È lo scontro fisico, rarefatto, con la durezza delle cose, ridotto a crudo ed essenziale scontro di luci ed ombre in una stanza, a farci raccogliere davanti a questi lavori così silenziosi e così enigmatici nella loro lucidità visiva e sentimentale, come se in essa fosse depositata una qualche essenza della condizione umana. In verità, Petrò analizza proprio il tessuto del reale, dopo averlo “rinchiuso” nello studio, dopo aver cercato di sottrarlo a un prima e un dopo. Come la musica, egli sa che la pittura tanto più è pura, quanto ogni elemento estraneo al suono è escluso. Ma più lo affronta come presenza pura, più si scontra col senso del vissuto, degli affetti, con la memoria che impregna ogni cosa, anche la più apparentemente inerte. Ed è qui che si coglie la continuità coi lavori dei decenni precedenti, nei quali ha raccontato con l’accumulo, l’addensamento e la frantumazione un reale dispersivo; poi ha scoperto che il duro rivelarsi della verità non ha bisogno di elenchi, ma di una messa in scena spoglia, concentrata, quasi ascetica. Quel frammento di essenza della condizione umana che ci è messo sotto gli occhi è lo straniamento, l’indifferenza, l’esilio da sé: l’uomo sradicato è presente nei relitti, negli oggetti, nei teli delegati a rapprendere su di sé, come polvere nella rivelazione della luce, la trama densa e impenetrabile d’una vita; la confessione, talora, d’uno scacco. E talora, prossima al fondale scuro, mai in primo piano, c’è anche una donna nuda su un divano, promessa di vita inattingibile, o incompresa. Negli oggetti, nei panni o nei muri delle stanze, ora è venuta depositandosi l’essenza del are arte, che è un mettere ordine nell’esistenza, riducendo, purificando. svuotando, in un inchiesta silenziosa ma implacabile che scende fino in fondo alla materia, come fosse una forma viva imprigionata da una forma inerte, una secrezione naturale inchiodata da un’impronta icastica e assoluta.

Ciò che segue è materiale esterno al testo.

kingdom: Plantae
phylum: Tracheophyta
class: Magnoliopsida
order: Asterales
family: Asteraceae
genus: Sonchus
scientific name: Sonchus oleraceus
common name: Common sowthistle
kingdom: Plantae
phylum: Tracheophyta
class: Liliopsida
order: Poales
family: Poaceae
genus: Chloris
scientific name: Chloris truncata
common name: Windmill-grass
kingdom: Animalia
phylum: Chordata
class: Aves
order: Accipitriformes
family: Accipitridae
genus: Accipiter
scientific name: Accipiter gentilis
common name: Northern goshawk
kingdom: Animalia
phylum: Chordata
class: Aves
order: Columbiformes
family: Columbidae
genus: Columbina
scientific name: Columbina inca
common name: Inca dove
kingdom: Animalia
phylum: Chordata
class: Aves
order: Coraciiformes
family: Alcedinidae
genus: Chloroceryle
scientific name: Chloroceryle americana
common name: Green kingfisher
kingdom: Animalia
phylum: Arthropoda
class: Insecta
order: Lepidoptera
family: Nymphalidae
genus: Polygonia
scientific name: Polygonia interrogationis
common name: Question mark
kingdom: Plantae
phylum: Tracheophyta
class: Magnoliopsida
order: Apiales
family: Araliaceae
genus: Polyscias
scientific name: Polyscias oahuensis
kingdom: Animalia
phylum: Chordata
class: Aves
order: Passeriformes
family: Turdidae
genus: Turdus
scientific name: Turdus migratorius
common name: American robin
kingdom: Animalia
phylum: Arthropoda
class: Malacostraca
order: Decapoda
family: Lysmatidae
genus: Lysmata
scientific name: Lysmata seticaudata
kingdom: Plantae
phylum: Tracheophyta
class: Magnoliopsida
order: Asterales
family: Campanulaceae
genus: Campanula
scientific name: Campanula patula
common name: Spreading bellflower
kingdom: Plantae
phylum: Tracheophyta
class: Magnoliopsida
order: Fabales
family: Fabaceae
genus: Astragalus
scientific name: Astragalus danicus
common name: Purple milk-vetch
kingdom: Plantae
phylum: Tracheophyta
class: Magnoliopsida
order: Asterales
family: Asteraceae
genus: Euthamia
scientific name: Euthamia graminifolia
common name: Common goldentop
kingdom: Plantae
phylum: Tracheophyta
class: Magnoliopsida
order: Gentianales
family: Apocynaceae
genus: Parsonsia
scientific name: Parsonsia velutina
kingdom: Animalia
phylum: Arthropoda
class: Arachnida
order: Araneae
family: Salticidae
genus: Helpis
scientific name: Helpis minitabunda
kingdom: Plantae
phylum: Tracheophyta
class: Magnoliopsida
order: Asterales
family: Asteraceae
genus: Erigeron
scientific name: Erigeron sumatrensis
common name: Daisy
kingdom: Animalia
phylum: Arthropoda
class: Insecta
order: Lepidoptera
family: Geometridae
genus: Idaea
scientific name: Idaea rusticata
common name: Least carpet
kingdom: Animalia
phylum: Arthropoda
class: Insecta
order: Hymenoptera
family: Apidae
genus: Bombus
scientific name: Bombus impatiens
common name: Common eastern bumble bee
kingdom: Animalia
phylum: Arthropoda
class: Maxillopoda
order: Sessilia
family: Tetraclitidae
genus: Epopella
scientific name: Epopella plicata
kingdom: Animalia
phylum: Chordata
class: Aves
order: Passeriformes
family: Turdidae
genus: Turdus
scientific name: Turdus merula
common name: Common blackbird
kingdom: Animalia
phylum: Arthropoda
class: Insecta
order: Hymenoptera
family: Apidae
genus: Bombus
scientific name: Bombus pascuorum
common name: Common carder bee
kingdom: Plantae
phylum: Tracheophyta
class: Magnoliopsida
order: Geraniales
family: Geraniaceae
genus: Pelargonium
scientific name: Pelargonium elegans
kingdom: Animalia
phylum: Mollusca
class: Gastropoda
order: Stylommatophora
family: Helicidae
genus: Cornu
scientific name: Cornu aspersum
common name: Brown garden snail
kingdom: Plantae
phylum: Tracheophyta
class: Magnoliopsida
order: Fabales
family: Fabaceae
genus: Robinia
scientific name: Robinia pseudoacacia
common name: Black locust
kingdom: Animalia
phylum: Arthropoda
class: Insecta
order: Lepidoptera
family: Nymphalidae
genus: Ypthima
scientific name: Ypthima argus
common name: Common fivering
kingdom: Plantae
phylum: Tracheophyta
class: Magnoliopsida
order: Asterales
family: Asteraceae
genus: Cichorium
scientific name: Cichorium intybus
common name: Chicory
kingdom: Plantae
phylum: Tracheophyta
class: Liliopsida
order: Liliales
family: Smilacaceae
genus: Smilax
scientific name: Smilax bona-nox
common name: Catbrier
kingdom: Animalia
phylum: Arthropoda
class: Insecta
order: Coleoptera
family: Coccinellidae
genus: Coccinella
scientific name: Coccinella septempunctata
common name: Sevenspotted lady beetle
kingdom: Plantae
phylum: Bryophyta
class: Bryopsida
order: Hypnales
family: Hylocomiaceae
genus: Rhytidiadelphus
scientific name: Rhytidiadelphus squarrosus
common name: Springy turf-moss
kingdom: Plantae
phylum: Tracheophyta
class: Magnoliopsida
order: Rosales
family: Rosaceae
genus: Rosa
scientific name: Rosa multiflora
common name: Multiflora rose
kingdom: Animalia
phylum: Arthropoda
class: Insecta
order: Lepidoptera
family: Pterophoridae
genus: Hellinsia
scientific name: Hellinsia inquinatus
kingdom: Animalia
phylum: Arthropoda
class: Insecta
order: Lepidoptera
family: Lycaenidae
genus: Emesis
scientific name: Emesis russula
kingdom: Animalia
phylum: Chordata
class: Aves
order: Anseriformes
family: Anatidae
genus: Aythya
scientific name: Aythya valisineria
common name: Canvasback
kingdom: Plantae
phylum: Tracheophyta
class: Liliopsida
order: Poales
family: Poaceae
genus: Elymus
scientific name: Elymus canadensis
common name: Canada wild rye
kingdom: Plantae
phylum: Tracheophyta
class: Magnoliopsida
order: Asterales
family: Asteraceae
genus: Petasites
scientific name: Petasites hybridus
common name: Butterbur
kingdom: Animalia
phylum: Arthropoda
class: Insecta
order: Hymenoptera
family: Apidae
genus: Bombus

Ora Paolo Petrò insegue la più grande finitezza, nella definizione sempre più ravvicinata - in una membrana sempre più simile a una pelle desiderosa già un poco rinsecchita -, della “struttura formale” di una emozione: sia un desiderio muto, sia una perdita o sia una solitudine. Il reale più si fa ravvicinato più si rivela impenetrabile, lontano, misterioso, e l’attesa abita il vuoto, ma la fascinazione è in quella dialettica tra tensione sensoriale, tra percezione palpabile d’un respiro trattenuto come appartenesse a un intruso, e volontà di cristallizzare in qualcosa di fermo, d’assoluto: il misterioso disagio di una profondità abitata, d’una luce imbevuta d’un pulviscolo di presenza-assenza de il’ umano. C’è una segreta regalità della solitudine, nei drappi stesi su una sedia come fossero sovrani su un trono, come l’impronta d’un corpo. L’ansia è quella di dare la totalità del visibile di un oggetto assediato dallo spazio, dal vuoto. La sedia-persona sta però anche come una pianta che si rinserra, rinsecchisce e sfarina in polvere: braccata dall’esistenza, ma pur palpitante in una pelle incartapecorita e corrotta. Dopo aver scoperto, spezzando il rosario dei ricordi, la malinconia della vita come vuoto catalogo, ora, in un impasto immalinconito come il bitume dell’esistenza, ma anche in un’ostensione più morbida e pacata, più sottilmente intrisa di luce fonda, Petrò s’arrovella a staccare la rappresentazione dall’oggetto, a provare a farne una cosa a sé stante, eternamente imperturbabile. Dunque allude al realismo illusivo - lo stesso procedere analitico, fedele allo sguardo, a quel che si vede, fissato su un tessuto fitto, ordinato, metodico, controllato -, ma come meditazione sul mestiere (l’esercizio dello sguardo) e perciò esistenziale, in una acuta percezione dell’inesorabile perdersi delle cose. Un realismo che ama le forme statiche, il fascino del linguaggio muto degli oggetti più umili, della sedia o del tavolino di posa, del barattolo di colore, del pennello abbandonato, del mazzo di fiori lasciati rinsecchire, del bucranio.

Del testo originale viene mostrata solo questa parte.